WSC250 - Windows Internals Workshop for Code Center Premium

This seminar provides a comprehensive guided tour through, and analysis of, the internal design, implementation, and operation of the major components of the Windows operating system, with a corresponding tour of the Windows source code.

Level: Intermediate

Microsoft Code Center Premium licensees for Microsoft Windows source code for all Windows versions, Windows 2000 and later.

This workshop is for authorized source code licensees, as determined by Microsoft. If you have any questions about whether you are an authorized licensee, please contact the Windows Source Licensing Team.

For information on obtaining source access, please visit the Microsoft Shared Source site.


In this workshop the attendee will learn the organization, function, and interactions of the most important components of the Windows operating system, and where to find those components in the source code tree. We closely examine several key parts of the system, including user-to-kernel mode transitions, internal synchronization mechanisms, thread scheduling, memory management, the I/O subsystem, and security. Particular attention is paid to security and other features and enhancements that were added to Windows with Windows Vista and later.

While discussing each area or component of the operating system, we visit the corresponding branches of the source tree, identifying the most important source files and the key or "top level" routines and data structures. Many such routines are studied in detail.

Since the Windows source tree is very large, the code examined in the seminar must of necessity represent only a tiny fraction of what is available. Our purpose is to show the overall structure of the code; to illustrate certain concepts and implementation details which we feel are both non-obvious and essential to understand; and to enable you to find and understand the code in which you are interested after the seminar. We also show how we used the search facilities of Code Center Premium to find the source code files under discussion.

We will show you how to analyze a running Windows operating system or a memory dump file and find the Windows source code corresponding to each Windows-supplied executable, DLL, device driver, or other component in the system.

Finally, we address the use of the source code via Code Center Premium with the Windows Debugging Tools.

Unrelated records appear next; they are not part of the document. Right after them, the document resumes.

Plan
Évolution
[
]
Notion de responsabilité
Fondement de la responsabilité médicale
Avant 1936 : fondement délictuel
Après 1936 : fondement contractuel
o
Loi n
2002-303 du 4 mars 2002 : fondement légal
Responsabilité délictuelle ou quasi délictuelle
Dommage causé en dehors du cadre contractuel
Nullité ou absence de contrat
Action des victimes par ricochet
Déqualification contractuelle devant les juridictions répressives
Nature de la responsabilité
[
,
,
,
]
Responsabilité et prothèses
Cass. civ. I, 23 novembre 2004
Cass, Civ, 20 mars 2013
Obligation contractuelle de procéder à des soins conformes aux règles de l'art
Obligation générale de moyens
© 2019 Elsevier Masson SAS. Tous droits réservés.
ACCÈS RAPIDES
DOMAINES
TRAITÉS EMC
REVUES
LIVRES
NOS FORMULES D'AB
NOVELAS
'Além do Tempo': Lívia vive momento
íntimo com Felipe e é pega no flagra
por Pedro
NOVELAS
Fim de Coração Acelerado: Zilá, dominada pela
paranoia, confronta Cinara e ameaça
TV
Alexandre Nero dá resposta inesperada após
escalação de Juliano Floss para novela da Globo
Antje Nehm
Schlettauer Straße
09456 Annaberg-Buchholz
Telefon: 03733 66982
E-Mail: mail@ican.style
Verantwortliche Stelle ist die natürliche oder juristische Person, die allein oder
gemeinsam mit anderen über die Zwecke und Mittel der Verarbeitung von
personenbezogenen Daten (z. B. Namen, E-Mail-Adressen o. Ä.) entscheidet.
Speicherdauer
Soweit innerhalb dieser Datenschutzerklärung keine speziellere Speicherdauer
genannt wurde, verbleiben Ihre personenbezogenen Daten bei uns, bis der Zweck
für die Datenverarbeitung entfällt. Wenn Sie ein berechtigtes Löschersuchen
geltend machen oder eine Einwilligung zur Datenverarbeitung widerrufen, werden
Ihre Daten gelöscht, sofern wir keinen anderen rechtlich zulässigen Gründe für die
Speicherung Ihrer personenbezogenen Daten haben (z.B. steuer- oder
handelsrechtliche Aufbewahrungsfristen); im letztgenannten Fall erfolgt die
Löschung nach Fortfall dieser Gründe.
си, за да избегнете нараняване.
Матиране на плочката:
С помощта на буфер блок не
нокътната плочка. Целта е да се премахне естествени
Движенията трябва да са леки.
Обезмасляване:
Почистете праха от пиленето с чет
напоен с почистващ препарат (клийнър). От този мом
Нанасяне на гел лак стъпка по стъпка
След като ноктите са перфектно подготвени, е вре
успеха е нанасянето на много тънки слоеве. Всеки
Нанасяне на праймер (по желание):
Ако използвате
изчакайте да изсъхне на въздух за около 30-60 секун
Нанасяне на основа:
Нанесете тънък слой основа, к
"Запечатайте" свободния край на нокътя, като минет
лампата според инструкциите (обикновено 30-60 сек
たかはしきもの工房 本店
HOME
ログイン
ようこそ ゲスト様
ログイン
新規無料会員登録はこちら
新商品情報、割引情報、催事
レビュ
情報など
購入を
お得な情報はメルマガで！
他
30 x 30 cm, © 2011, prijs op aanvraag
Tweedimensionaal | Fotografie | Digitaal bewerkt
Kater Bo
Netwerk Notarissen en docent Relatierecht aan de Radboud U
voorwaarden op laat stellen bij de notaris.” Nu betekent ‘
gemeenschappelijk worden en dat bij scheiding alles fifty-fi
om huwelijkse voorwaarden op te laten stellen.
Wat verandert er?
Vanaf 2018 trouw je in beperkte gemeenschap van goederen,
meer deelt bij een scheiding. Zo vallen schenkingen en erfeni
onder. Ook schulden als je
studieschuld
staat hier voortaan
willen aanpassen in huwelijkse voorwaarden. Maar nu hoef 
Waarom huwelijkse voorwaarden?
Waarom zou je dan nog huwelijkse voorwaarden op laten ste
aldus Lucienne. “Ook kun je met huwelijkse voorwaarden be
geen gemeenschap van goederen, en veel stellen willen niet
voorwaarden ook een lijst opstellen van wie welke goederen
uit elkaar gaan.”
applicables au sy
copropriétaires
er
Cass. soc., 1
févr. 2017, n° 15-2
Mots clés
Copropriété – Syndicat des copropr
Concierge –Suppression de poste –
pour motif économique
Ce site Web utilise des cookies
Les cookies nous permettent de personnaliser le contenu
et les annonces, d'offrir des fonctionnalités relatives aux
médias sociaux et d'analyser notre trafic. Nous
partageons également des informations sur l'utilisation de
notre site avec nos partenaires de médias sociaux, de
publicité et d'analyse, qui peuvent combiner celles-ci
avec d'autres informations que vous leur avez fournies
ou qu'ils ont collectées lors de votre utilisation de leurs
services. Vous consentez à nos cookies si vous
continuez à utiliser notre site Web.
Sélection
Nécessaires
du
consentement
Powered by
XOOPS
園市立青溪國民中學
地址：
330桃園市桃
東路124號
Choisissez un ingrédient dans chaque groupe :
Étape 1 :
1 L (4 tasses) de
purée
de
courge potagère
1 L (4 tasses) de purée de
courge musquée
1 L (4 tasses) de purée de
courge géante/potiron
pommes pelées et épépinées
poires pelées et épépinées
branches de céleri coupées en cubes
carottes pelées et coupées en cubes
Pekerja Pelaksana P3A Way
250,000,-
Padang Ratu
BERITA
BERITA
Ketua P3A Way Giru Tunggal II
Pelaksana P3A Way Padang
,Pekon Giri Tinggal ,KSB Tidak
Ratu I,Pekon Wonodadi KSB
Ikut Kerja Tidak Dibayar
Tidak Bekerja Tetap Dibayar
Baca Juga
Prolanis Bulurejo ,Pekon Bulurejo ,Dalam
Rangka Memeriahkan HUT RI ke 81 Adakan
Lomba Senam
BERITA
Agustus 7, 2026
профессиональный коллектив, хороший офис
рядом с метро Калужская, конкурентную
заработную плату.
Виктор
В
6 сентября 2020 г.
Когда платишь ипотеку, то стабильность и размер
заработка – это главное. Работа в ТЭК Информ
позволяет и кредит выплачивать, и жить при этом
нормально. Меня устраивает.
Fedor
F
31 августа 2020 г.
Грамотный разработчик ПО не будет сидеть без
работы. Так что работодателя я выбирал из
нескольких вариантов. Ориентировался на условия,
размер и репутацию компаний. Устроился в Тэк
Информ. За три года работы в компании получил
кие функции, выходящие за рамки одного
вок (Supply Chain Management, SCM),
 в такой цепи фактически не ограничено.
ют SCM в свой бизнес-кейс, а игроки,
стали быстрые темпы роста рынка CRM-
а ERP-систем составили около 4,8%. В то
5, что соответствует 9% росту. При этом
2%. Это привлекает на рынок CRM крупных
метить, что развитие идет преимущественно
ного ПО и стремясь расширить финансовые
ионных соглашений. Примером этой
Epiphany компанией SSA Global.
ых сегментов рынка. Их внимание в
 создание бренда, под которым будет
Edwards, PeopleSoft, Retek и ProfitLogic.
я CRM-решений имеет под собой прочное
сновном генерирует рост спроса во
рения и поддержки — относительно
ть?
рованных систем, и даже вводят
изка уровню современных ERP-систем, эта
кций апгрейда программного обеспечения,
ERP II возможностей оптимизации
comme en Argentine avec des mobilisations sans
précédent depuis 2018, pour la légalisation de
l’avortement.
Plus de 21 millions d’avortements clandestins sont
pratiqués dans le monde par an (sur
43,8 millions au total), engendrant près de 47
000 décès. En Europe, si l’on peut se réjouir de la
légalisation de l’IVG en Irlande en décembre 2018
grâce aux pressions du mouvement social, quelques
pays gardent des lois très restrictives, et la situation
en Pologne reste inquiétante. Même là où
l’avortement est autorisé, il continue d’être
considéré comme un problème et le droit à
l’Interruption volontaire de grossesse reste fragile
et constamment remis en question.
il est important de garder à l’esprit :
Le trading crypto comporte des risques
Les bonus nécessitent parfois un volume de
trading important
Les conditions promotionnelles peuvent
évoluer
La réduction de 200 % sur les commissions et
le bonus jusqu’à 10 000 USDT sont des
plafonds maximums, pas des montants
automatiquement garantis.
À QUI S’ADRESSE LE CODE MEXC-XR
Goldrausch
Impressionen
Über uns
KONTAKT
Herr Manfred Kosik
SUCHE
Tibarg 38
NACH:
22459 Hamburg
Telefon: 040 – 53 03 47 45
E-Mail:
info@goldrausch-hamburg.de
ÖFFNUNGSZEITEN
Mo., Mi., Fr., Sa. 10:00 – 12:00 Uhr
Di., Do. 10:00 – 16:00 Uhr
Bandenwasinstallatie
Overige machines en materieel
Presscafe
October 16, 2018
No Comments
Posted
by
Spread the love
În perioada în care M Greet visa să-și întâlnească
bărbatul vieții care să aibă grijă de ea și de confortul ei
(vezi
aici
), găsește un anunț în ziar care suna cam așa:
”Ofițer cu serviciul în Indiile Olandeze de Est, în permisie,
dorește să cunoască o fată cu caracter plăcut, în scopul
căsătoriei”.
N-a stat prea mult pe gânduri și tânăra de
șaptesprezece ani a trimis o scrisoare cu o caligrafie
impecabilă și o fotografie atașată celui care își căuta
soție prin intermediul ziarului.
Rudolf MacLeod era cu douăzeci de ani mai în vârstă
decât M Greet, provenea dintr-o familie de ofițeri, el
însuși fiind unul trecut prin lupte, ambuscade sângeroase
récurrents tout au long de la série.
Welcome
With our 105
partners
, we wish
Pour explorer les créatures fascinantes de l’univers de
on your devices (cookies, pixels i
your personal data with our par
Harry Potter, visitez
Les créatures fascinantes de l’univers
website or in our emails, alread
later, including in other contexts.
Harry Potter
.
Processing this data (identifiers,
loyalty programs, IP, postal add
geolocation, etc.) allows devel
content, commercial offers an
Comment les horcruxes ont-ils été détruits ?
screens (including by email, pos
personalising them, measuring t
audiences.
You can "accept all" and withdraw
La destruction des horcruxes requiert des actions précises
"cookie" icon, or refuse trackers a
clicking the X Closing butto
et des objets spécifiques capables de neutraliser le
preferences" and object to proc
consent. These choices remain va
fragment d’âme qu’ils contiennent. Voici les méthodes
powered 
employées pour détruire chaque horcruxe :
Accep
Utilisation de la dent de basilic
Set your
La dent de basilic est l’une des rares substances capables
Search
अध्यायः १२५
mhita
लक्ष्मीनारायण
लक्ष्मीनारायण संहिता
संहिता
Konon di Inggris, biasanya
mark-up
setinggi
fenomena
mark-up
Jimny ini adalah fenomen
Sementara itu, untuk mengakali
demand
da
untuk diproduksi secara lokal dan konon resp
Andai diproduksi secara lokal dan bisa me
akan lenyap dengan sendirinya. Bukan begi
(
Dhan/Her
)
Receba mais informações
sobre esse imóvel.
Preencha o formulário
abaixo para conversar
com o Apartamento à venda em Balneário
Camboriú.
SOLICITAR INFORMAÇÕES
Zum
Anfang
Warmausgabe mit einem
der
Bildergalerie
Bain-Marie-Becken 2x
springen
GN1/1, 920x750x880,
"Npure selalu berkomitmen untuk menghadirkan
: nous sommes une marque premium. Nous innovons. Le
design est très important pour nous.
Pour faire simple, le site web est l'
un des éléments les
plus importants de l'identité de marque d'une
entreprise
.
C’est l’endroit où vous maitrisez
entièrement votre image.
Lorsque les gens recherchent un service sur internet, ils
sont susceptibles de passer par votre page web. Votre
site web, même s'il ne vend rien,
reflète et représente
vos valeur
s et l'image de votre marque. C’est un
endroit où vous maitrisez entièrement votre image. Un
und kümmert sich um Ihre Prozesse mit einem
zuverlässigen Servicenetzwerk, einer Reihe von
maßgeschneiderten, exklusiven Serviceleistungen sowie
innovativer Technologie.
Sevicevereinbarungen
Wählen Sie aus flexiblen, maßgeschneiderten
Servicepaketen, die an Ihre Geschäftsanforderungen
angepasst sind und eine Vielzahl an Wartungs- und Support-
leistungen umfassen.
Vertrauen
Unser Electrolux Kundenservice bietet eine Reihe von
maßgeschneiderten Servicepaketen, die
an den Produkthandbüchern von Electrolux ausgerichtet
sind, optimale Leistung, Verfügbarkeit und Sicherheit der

Several memory dump analysis and "live" system debugging scenarios are presented in the form of lab problems.

  • Code Center Premium
    • General description
    • Installing and connecting (demonstration)
    • Troubleshooting connection issues
    • First look at directory tree structures
    • Search tools, strategies, and techniques
  • Windows general architecture, components, and source tree structure
    • General principles
    • 32- and 64-bit address spaces
    • Execution context: Processes, threads, and "others"
    • Windows services (background processes)
    • Finding source code for Windows processes
    • Kernel mode components
    • Tools for investigating and monitoring
    • Introduction to the Windows Debugger
  • User mode architecture and components
    • Processes and address space
    • Executable file format
    • User mode memory management
    • Threads
    • Process and thread components and data structures
    • Program execution environment
    • User to kernel mode calls
    • Environment subsystems
    • Supporting the Windows GUI
    • Process and thread creation and deletion
    • Backwards compatibility
    • Explorer and Internet Explorer
    • .NET
  • Kernel mode architecture and components
    • User to kernel mode calls, part 2 (system service dispatcher)
    • Objects and handles; object manager
    • Discretionary access controls
    • The registry
    • Kernel mode execution environment
    • Interrupt-driven contexts
    • Deferred Procedure Calls (DPCs)
    • Kernel mode synchronization mechanisms (IRQLs, spinlocks, resources)
    • Kernel memory allocation
    • Thread scheduler 
    • Virtual memory manager
    • I/O subsystem, device drivers, and file cache
  • Security architecture and components
    • Security concepts
    • Windows security features
    • Windows security components and implementation (WinLogon, LSASS, Security Reference Monitor)
    • BitLocker
    • Additional security and reliability mechanisms
  • Startup and login
    • Standard startup
    • Secure startup
    • Common startup
    • Login
  • Memory dump analysis and live debugging
    • Debugging with source code access
    • Compiler optimizations
    • Relating assembly language to source
    • Debugging with incomplete or older sources
    • Understanding bugcheck codes and stack traces
    • The debugger as source analysis tool
  • Experience with Windows at at least the "power user" or administrator level; and
  • Familiarity with basic operating system concepts; and
  • Reading familiarity with the C programming language; and
  • Access to Windows source code via Code Center Premium.
Operating systems supported: Windows 2000 through Windows 10/Windows Server 2012 R2
Durations and formats: 5 days with labs

This seminar is presented in a mixed lecture, demonstration, and lab format. The seminar leader will frequently use various utilities (including the Windows Debugger) to demonstrate key points, and students will be encouraged to perform the same exercises on their systems. In some topic areas, particularly debugging, there are distinct lab periods with problems for the attendees to solve.

All attendees must be approved Code Center Premium users.